▸ Dataset records:
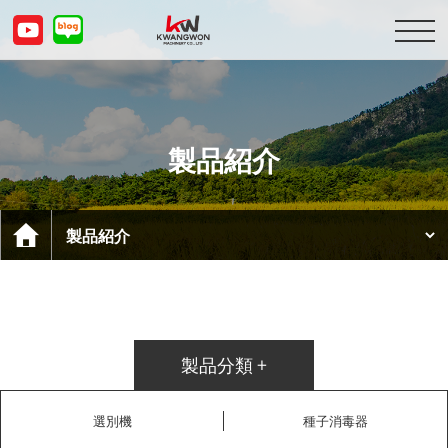
会社紹介
製品紹介
製品紹介
顧客センター
お問い合わせ
KOR
ENG
CHN
JPN
製品分類 +
選別機
種子消毒器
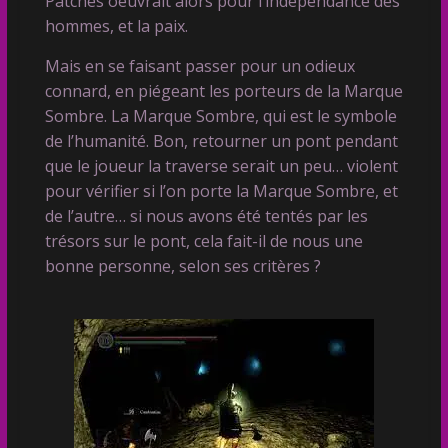
Patches oeuvrait alors pour l’indépendance des
hommes, et la paix.
Mais en se faisant passer pour un odieux
connard, en piégeant les porteurs de la Marque
Sombre. La Marque Sombre, qui est le symbole
de l’humanité. Bon, retourner un pont pendant
que le joueur la traverse serait un peu… violent
pour vérifier si l’on porte la Marque Sombre, et
de l’autre… si nous avons été tentés par les
trésors sur le pont, cela fait-il de nous une
bonne personne, selon ses critères ?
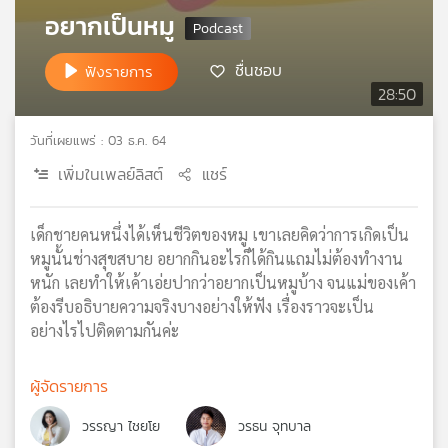
อยากเป็นหมู
เครือ
ข่าย
วิทยุ
ชื่นชอบ
ฟังรายการ
ไทย
28:50
พี
บี
วันที่เผยแพร่ : 03 ธ.ค. 64
เอส
เพิ่มในเพลย์ลิสต์
แชร์
แผนที่
เด็กชายคนหนึ่งได้เห็นชีวิตของหมู เขาเลยคิดว่าการเกิดเป็น
วิทยุ
หมูนั้นช่างสุขสบาย อยากกินอะไรก็ได้กินแถมไม่ต้องทำงาน
เครือ
หนัก เลยทำให้เค้าเอ่ยปากว่าอยากเป็นหมูบ้าง จนแม่ของเค้า
ข่าย
ต้องรีบอธิบายความจริงบางอย่างให้ฟัง เรื่องราวจะเป็น
อย่างไรไปติดตามกันค่ะ
ผู้จัดรายการ
วรรญา ไชยโย
วรธน จุทบาล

▸ What you have to do: Write out the text of the listing above line for line, with no changes, and leave the pictures out of your copy.

▸ Written answer:
会社紹介
製品紹介
製品紹介
顧客センター
お問い合わせ
KOR
ENG
CHN
JPN
製品分類 +
選別機
種子消毒器
Patches oeuvrait alors pour l’indépendance des
hommes, et la paix.
Mais en se faisant passer pour un odieux
connard, en piégeant les porteurs de la Marque
Sombre. La Marque Sombre, qui est le symbole
de l’humanité. Bon, retourner un pont pendant
que le joueur la traverse serait un peu… violent
pour vérifier si l’on porte la Marque Sombre, et
de l’autre… si nous avons été tentés par les
trésors sur le pont, cela fait-il de nous une
bonne personne, selon ses critères ?
อยากเป็นหมู
เครือ
ข่าย
วิทยุ
ชื่นชอบ
ฟังรายการ
ไทย
28:50
พี
บี
วันที่เผยแพร่ : 03 ธ.ค. 64
เอส
เพิ่มในเพลย์ลิสต์
แชร์
แผนที่
เด็กชายคนหนึ่งได้เห็นชีวิตของหมู เขาเลยคิดว่าการเกิดเป็น
วิทยุ
หมูนั้นช่างสุขสบาย อยากกินอะไรก็ได้กินแถมไม่ต้องทำงาน
เครือ
หนัก เลยทำให้เค้าเอ่ยปากว่าอยากเป็นหมูบ้าง จนแม่ของเค้า
ข่าย
ต้องรีบอธิบายความจริงบางอย่างให้ฟัง เรื่องราวจะเป็น
อย่างไรไปติดตามกันค่ะ
ผู้จัดรายการ
วรรญา ไชยโย
วรธน จุทบาล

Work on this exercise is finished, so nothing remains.